**AIM OF THE TASK:** Locate every line in the rows below that contains the word "whiskers" and copy each of those lines.

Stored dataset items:
-- Opening Marker --
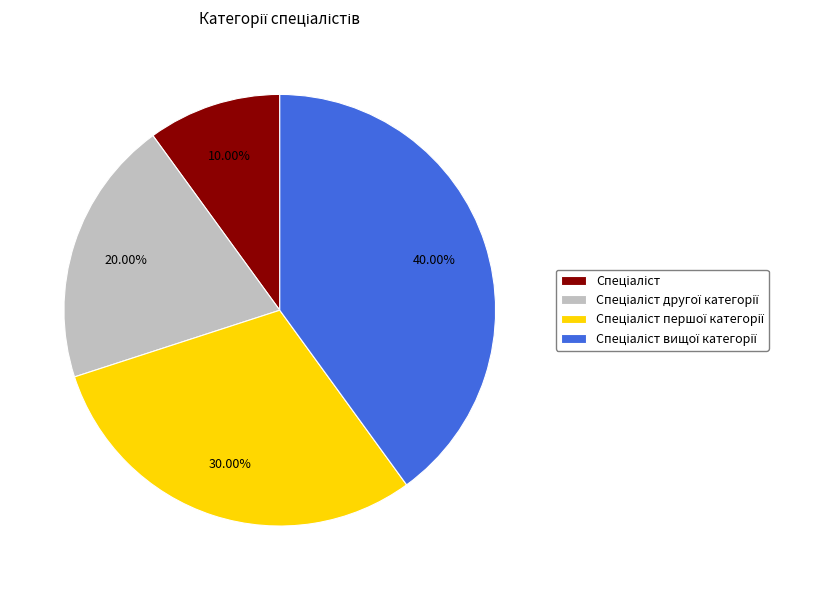

Is there any slice that represents more than half of the pie?

No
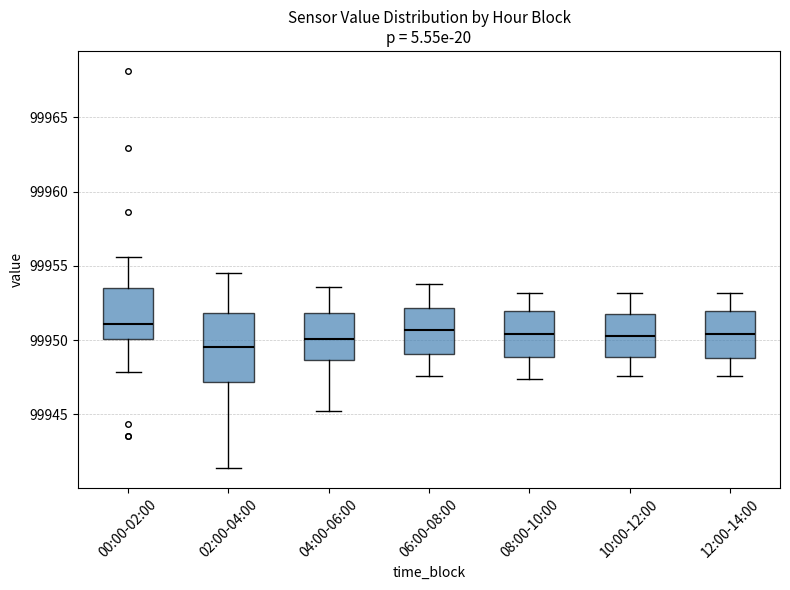

Reading left to right, read every box against the y-axis: the position of its median line, the range the box covers, and the ends of its whiskers. The values are not printed on the chart, so give them approximately, as read against the axis.

00:00-02:00: median 99951.0, box 99950.0 to 99953.5, whiskers 99948.0 to 99955.5
02:00-04:00: median 99949.5, box 99947.0 to 99952.0, whiskers 99941.5 to 99954.5
04:00-06:00: median 99950.0, box 99948.5 to 99952.0, whiskers 99945.0 to 99953.5
06:00-08:00: median 99950.5, box 99949.0 to 99952.0, whiskers 99947.5 to 99954.0
08:00-10:00: median 99950.5, box 99949.0 to 99952.0, whiskers 99947.5 to 99953.0
10:00-12:00: median 99950.5, box 99949.0 to 99952.0, whiskers 99947.5 to 99953.0
12:00-14:00: median 99950.5, box 99949.0 to 99952.0, whiskers 99947.5 to 99953.0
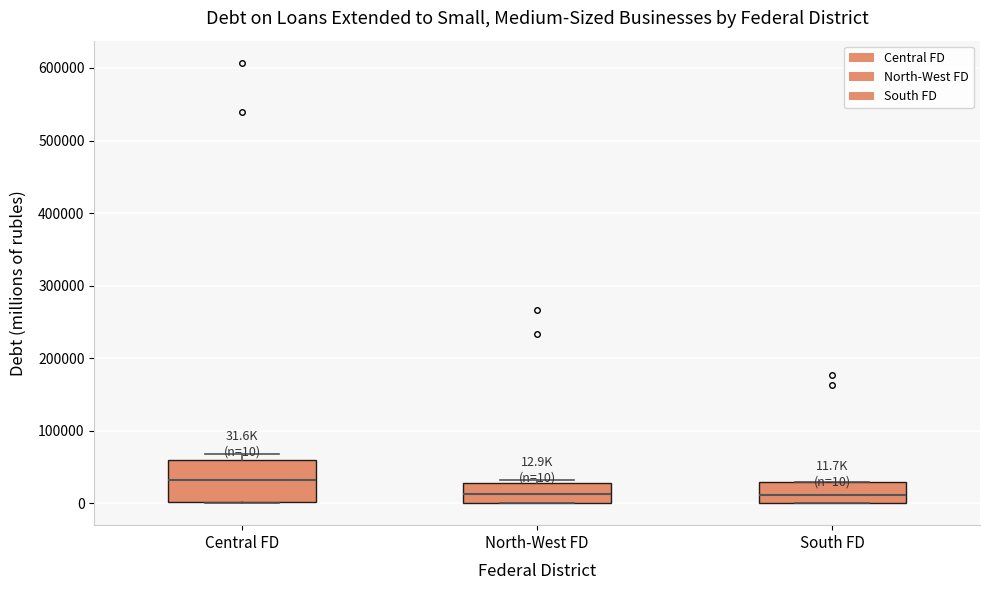

Comparing the boxes themselves (not the whiskers), which one is the tallest?

Central FD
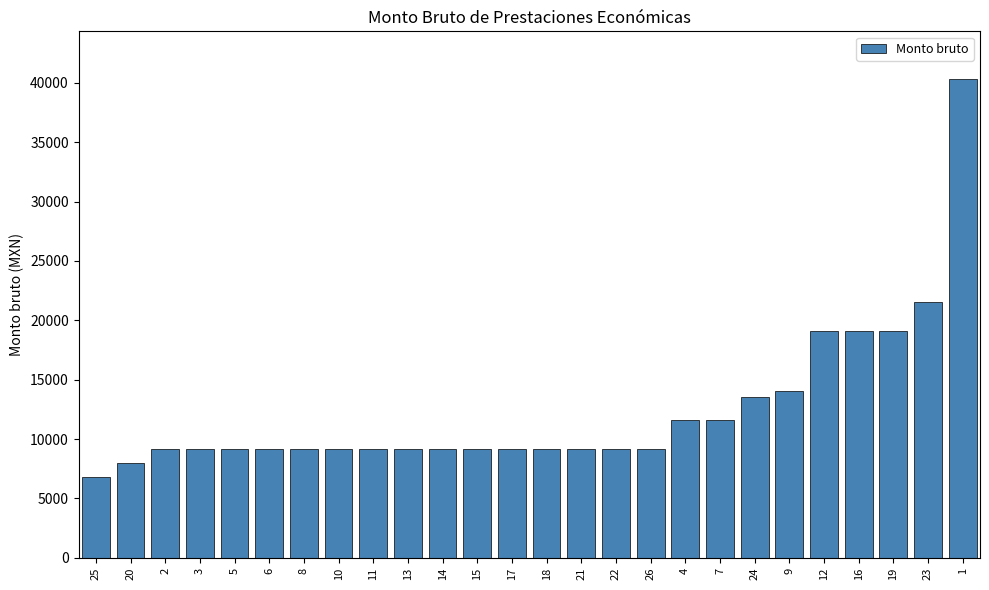

What is the maximum value shown in the chart?

40309.0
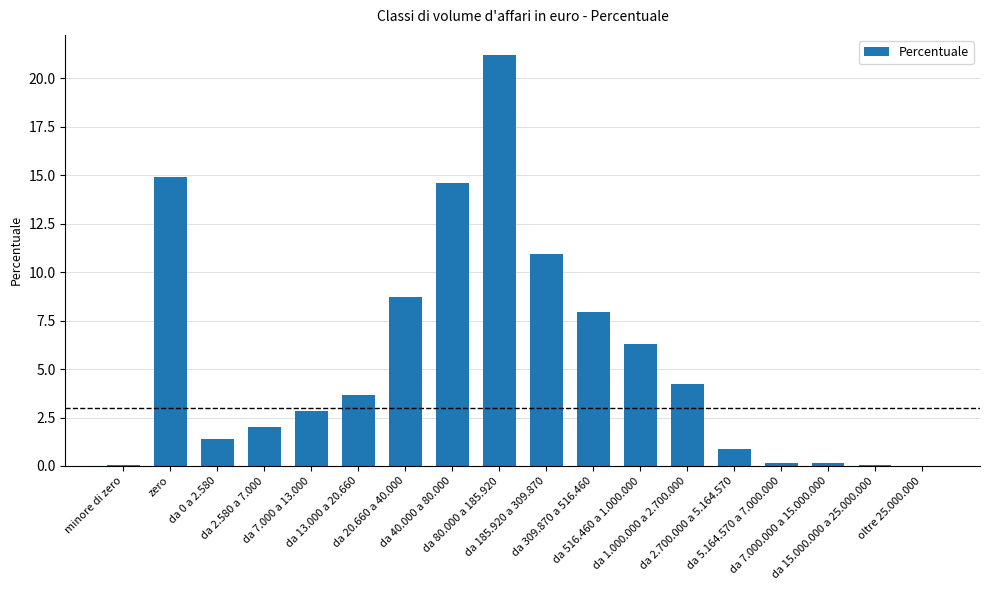

What is the maximum value shown in the chart?

21.2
-- Closing Marker --
**TASK RESPONSE:**
Reading left to right, read every box against the y-axis: the position of its median line, the range the box covers, and the ends of its whiskers. The values are not printed on the chart, so give them approximately, as read against the axis.
00:00-02:00: median 99951.0, box 99950.0 to 99953.5, whiskers 99948.0 to 99955.5
02:00-04:00: median 99949.5, box 99947.0 to 99952.0, whiskers 99941.5 to 99954.5
04:00-06:00: median 99950.0, box 99948.5 to 99952.0, whiskers 99945.0 to 99953.5
06:00-08:00: median 99950.5, box 99949.0 to 99952.0, whiskers 99947.5 to 99954.0
08:00-10:00: median 99950.5, box 99949.0 to 99952.0, whiskers 99947.5 to 99953.0
10:00-12:00: median 99950.5, box 99949.0 to 99952.0, whiskers 99947.5 to 99953.0
12:00-14:00: median 99950.5, box 99949.0 to 99952.0, whiskers 99947.5 to 99953.0
Comparing the boxes themselves (not the whiskers), which one is the tallest?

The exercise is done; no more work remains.